Catering to those who demand great GPU performance for a modest price, NVIDIA has launched its $130 $150 GeForce GTX 550 Ti. Compared to the GTS 450 which it replaces, the GTX 550 Ti delivers faster performance, a beefier memory bus and what NVIDIA touts as being one of the best performance per watt ratios around.
Unigine Heaven 2.1
While Futuremark is a well-established name where PC benchmarking is concerned, Unigine is just beginning to become exposed to people. The company’s main focus isn’t benchmarks, but rather its cross-platform game engine which it licenses out to other developers, and also its own games, such as a gorgeous post-apocalytic oil strategy game. The company’s benchmarks are simply a by-product of its game engine.
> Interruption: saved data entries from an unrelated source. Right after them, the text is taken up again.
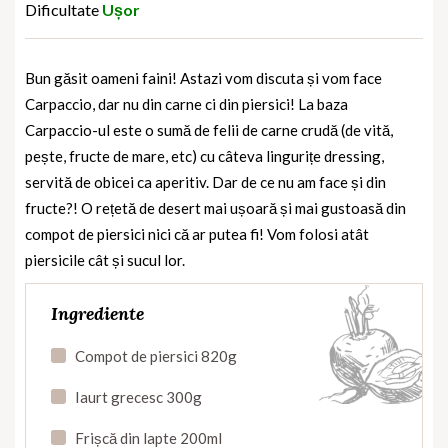
Dificultate
Ușor
Bun găsit oameni faini! Astazi vom discuta și vom face
Carpaccio, dar nu din carne ci din piersici! La baza
Carpaccio-ul este o sumă de felii de carne crudă (de vită,
pește, fructe de mare, etc) cu câteva lingurițe dressing,
servită de obicei ca aperitiv. Dar de ce nu am face și din
fructe?! O rețetă de desert mai ușoară și mai gustoasă din
compot de piersici nici că ar putea fi! Vom folosi atât
piersicile cât și sucul lor.
Ingrediente
Compot de piersici 820g
Iaurt grecesc 300g
Frișcă din lapte 200ml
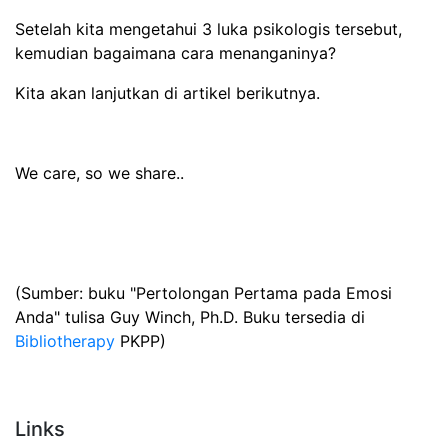
Setelah kita mengetahui 3 luka psikologis tersebut,
kemudian bagaimana cara menanganinya?
Kita akan lanjutkan di artikel berikutnya.
We care, so we share..
(Sumber: buku "Pertolongan Pertama pada Emosi
Anda" tulisa Guy Winch, Ph.D. Buku tersedia di
Bibliotherapy
PKPP)
Links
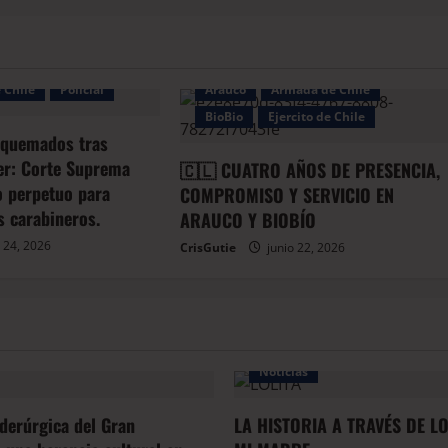
Bio
 Chile
Policial
Arauco
Armada de Chile
BioBio
Ejercito de Chile
 quemados tras
er: Corte Suprema
🇨🇱 CUATRO AÑOS DE PRESENCIA,
io perpetuo para
COMPROMISO Y SERVICIO EN
s carabineros.
ARAUCO Y BIOBÍO
 24, 2026
CrisGutie
junio 22, 2026
Noticias
iderúrgica del Gran
LA HISTORIA A TRAVÉS DE L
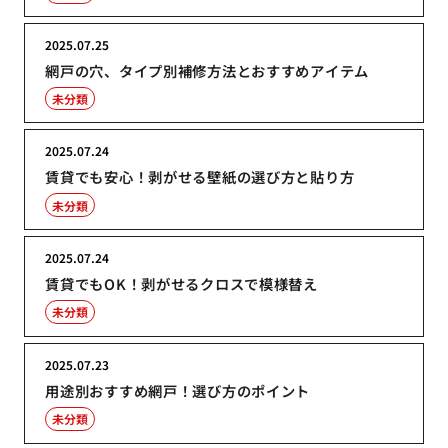
2025.07.25
網戸の穴、タイプ別補修方法とおすすめアイテム
未分類
2025.07.24
賃貸でも安心！剥がせる壁紙の選び方と貼り方
未分類
2025.07.24
賃貸でもOK！剥がせるクロスで模様替え
未分類
2025.07.23
用途別おすすめ網戸！選び方のポイント
未分類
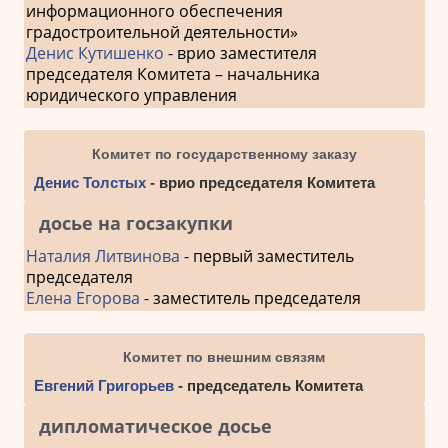
информационного обеспечения
градостроительной деятельности»
Денис Кутишенко
- врио заместителя
председателя Комитета – начальника
юридического управления
Комитет по государственному заказу
Денис Толстых
- врио председателя Комитета
досье на госзакупки
Наталия Литвинова
- первый заместитель
председателя
Елена Егорова
- заместитель председателя
Комитет по внешним связям
Евгений Григорьев
- председатель Комитета
дипломатическое досье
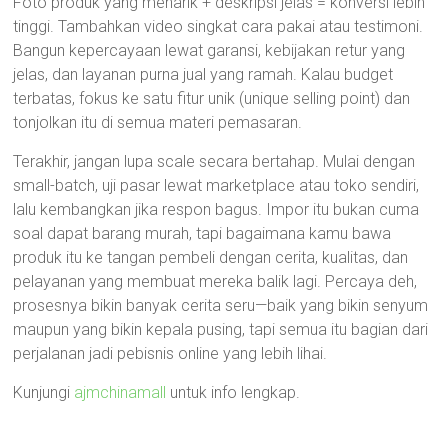
Foto produk yang menarik + deskripsi jelas = konversi lebih
tinggi. Tambahkan video singkat cara pakai atau testimoni.
Bangun kepercayaan lewat garansi, kebijakan retur yang
jelas, dan layanan purna jual yang ramah. Kalau budget
terbatas, fokus ke satu fitur unik (unique selling point) dan
tonjolkan itu di semua materi pemasaran.
Terakhir, jangan lupa scale secara bertahap. Mulai dengan
small-batch, uji pasar lewat marketplace atau toko sendiri,
lalu kembangkan jika respon bagus. Impor itu bukan cuma
soal dapat barang murah, tapi bagaimana kamu bawa
produk itu ke tangan pembeli dengan cerita, kualitas, dan
pelayanan yang membuat mereka balik lagi. Percaya deh,
prosesnya bikin banyak cerita seru—baik yang bikin senyum
maupun yang bikin kepala pusing, tapi semua itu bagian dari
perjalanan jadi pebisnis online yang lebih lihai.
Kunjungi
ajmchinamall
untuk info lengkap.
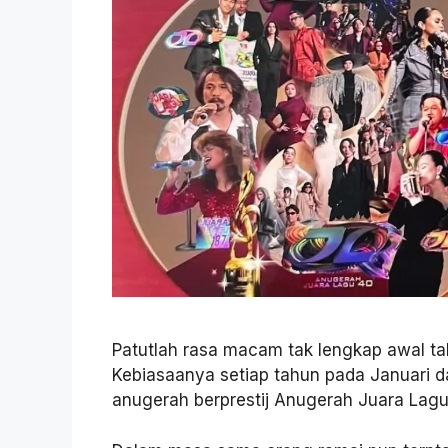
Patutlah rasa macam tak lengkap awal tah
Kebiasaanya setiap tahun pada Januari
anugerah berprestij Anugerah Juara Lagu. T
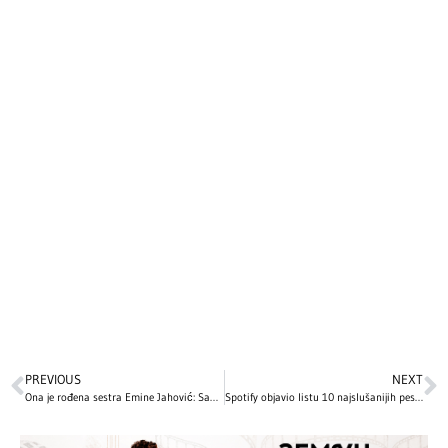
PREVIOUS
NEXT
Ona je rođena sestra Emine Jahović: Sabina se bavi ozbiljnim zanimanjem, a evo kako izgleda – fanovi tvrde da su kao bliznakinje! (FOTO)
Spotify objavio listu 10 najslušanijih pesama u istoriji – jedna je proglašena najboljom pesmom svih vremena!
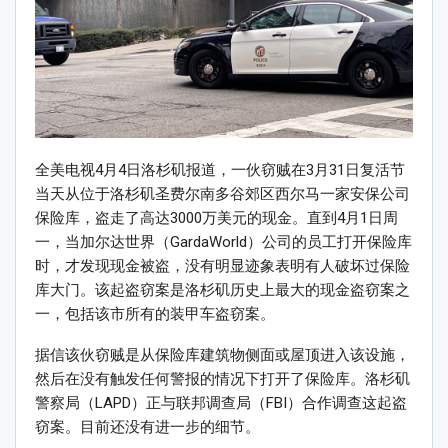
全美电视4月4日洛杉矶报道，一伙窃贼在3月31日复活节
当天从位于洛杉矶圣费尔南多谷郊区西尔马一家安保公司
保险库，盗走了高达3000万美元的现金。直到4月1日周
一，当加尔达世界（GardaWorld）公司的员工打开保险库
时，才发现现金被盗，没有明显迹象表明有人破坏过保险
库大门。该起盗窃案是洛杉矶历史上最大的现金盗窃案之
一，包括该市所有的装甲车盗窃案。
据信该伙窃贼是从保险库建筑物侧面或屋顶进入该设施，
然后在没有触发任何警报的情况下打开了保险库。洛杉矶
警察局（LAPD）正与联邦调查局（FBI）合作调查这起盗
窃案。目前还没有进一步的细节。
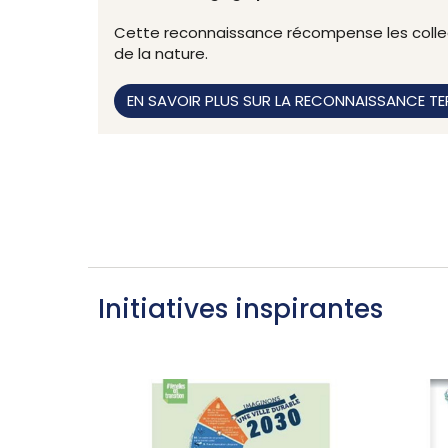
Cette reconnaissance récompense les collec
de la nature.
EN SAVOIR PLUS SUR LA RECONNAISSANCE TE
Initiatives inspirantes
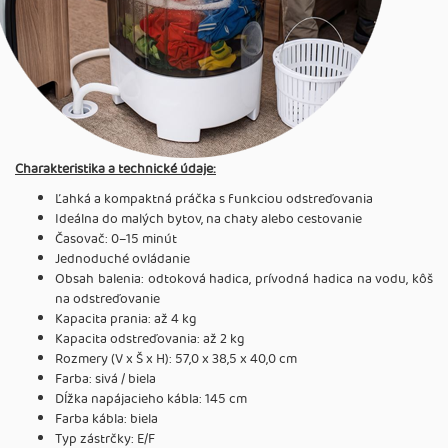
Charakteristika a technické údaje:
Ľahká a kompaktná práčka s funkciou odstreďovania
Ideálna do malých bytov, na chaty alebo cestovanie
Časovač: 0–15 minút
Jednoduché ovládanie
Obsah balenia: odtoková hadica, prívodná hadica na vodu, kôš
na odstreďovanie
Kapacita prania: až 4 kg
Kapacita odstreďovania: až 2 kg
Rozmery (V x Š x H): 57,0 x 38,5 x 40,0 cm
Farba: sivá / biela
Dĺžka napájacieho kábla: 145 cm
Farba kábla: biela
Typ zástrčky: E/F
The biggest reason that the company’s “Heaven” benchmark grew in popularity rather quickly is that both AMD and NVIDIA promoted it for its heavy use of tessellation, a key DirectX 11 feature. Like 3DMark Vantage, the benchmark here is overkill by design, so results here aren’t going to directly correlate with real gameplay. Rather, they showcase which card models can better handle both DX11 and its GPU-bogging features.
Proving that NVIDIA still reigns supreme in DX11 performance, the GTX 550 Ti surpasses the HD 5770 by a fair margin here. Overall, AMD’s card is good for overall gaming, while NVIDIA’s has a slight edge for those who might want to run DX11 applications. There’s a definite trade-off for each.